The aim of the XML Security Standards developed by W3C and OASIS is the definition of meta-data to protect XML documents and elements. The following standards have been evaluated regarding access control, rights management and communication protection preparing the development of XML Security Services:

• XML-Encryption

  Provides a framework to realise XML data confidentiality using encryption mechanisms. This standard not only supports encryption of complete XML document, but also fine granular encryption of XML element groups, single element or the content of elements.  Every document part may be encrypted using different encryption keys. This ensures secrecy of each part for specific recipients.

• XML-Signature

  Provides a framework assuring integrity and reliabity of XML data using digital signatures. Analogous to the XML-Encryption standard it supports signing of whole documents as well as single elements or the content of elements. Digital signatures become a persistent part of the document. So, the signatures are kept verifiable permantly In addition, all data objects referenced by URI may be signed with several options (enveloped, enveloping oder detached).

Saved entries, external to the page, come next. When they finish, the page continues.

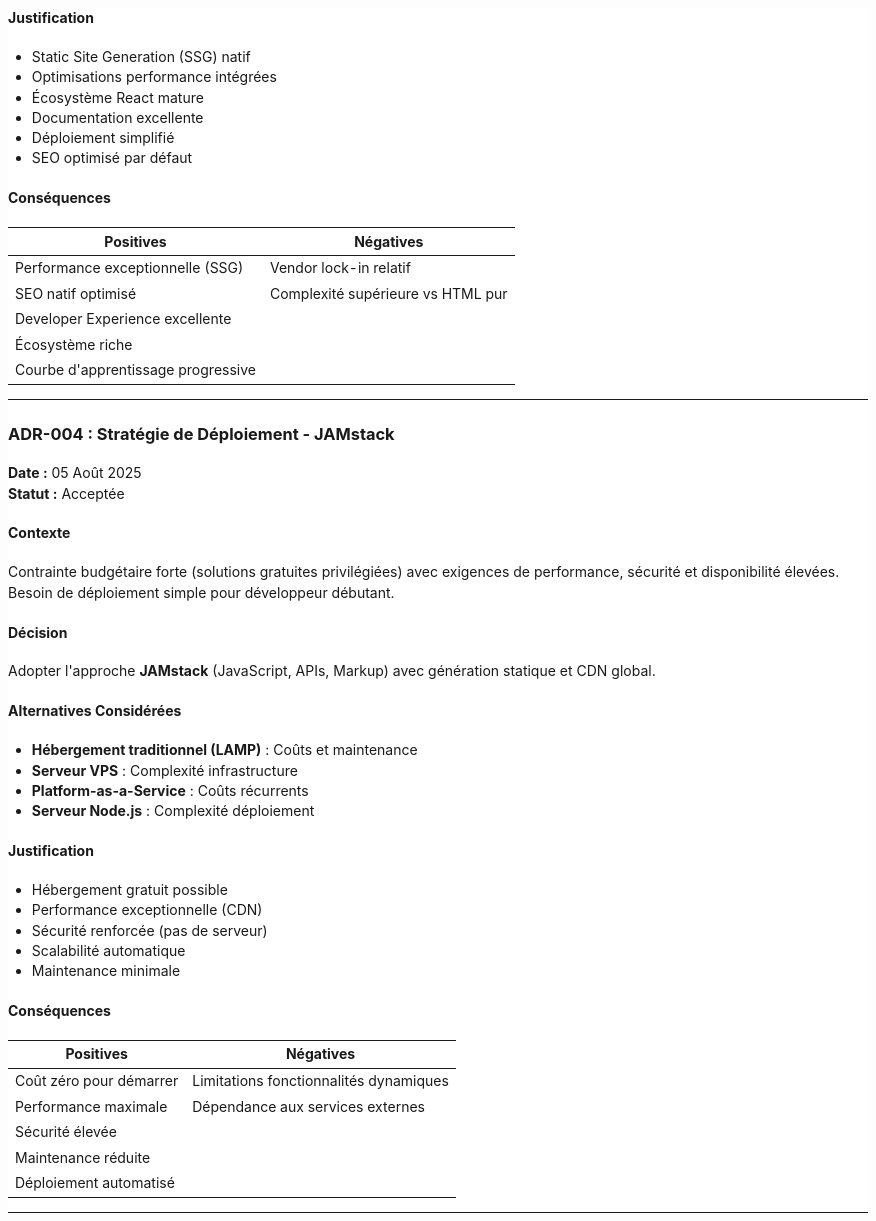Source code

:#### **Justification**
- Static Site Generation (SSG) natif
- Optimisations performance intégrées
- Écosystème React mature
- Documentation excellente
- Déploiement simplifié
- SEO optimisé par défaut

#### **Conséquences**

| Positives | Négatives |
|-----------|-----------|
| Performance exceptionnelle (SSG) | Vendor lock-in relatif |
| SEO natif optimisé | Complexité supérieure vs HTML pur |
| Developer Experience excellente | |
| Écosystème riche | |
| Courbe d'apprentissage progressive | |

---

### **ADR-004 : Stratégie de Déploiement - JAMstack**
**Date :** 05 Août 2025  
**Statut :** Acceptée

#### **Contexte**
Contrainte budgétaire forte (solutions gratuites privilégiées) avec exigences de performance, sécurité et disponibilité élevées. Besoin de déploiement simple pour développeur débutant.

#### **Décision**
Adopter l'approche **JAMstack** (JavaScript, APIs, Markup) avec génération statique et CDN global.

#### **Alternatives Considérées**
- **Hébergement traditionnel (LAMP)** : Coûts et maintenance
- **Serveur VPS** : Complexité infrastructure
- **Platform-as-a-Service** : Coûts récurrents
- **Serveur Node.js** : Complexité déploiement

#### **Justification**
- Hébergement gratuit possible
- Performance exceptionnelle (CDN)
- Sécurité renforcée (pas de serveur)
- Scalabilité automatique
- Maintenance minimale

#### **Conséquences**

| Positives | Négatives |
|-----------|-----------|
| Coût zéro pour démarrer | Limitations fonctionnalités dynamiques |
| Performance maximale | Dépendance aux services externes |
| Sécurité élevée | |
| Maintenance réduite | |
| Déploiement automatisé | |

---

• XML Key Management Specification (XKMS)

  Specifies access to Public Key Infrastructes (PKI) defining two XML protocols. The first is used to register public and private key. The second is used for verification purposes of  public keys or certificates.
  

• eXtensible Access Control Markup Language (XACML)

  XACML defines schemes and namespaces to specify and enforce (role based) access control and autorisation policies for XML based objects.

• eXtensible rights Markup Language (XrML)

  This standard was developed regarding digital rights management purposes for any kind of of digital media or content. XrML may be used to determine access rights and conditions on digital resources (hardware, software, services etc).

• Security Assertion Markup Language (SAML)

  SAML defines XML based exchange mechanism and data structures for authentication and authorisation information.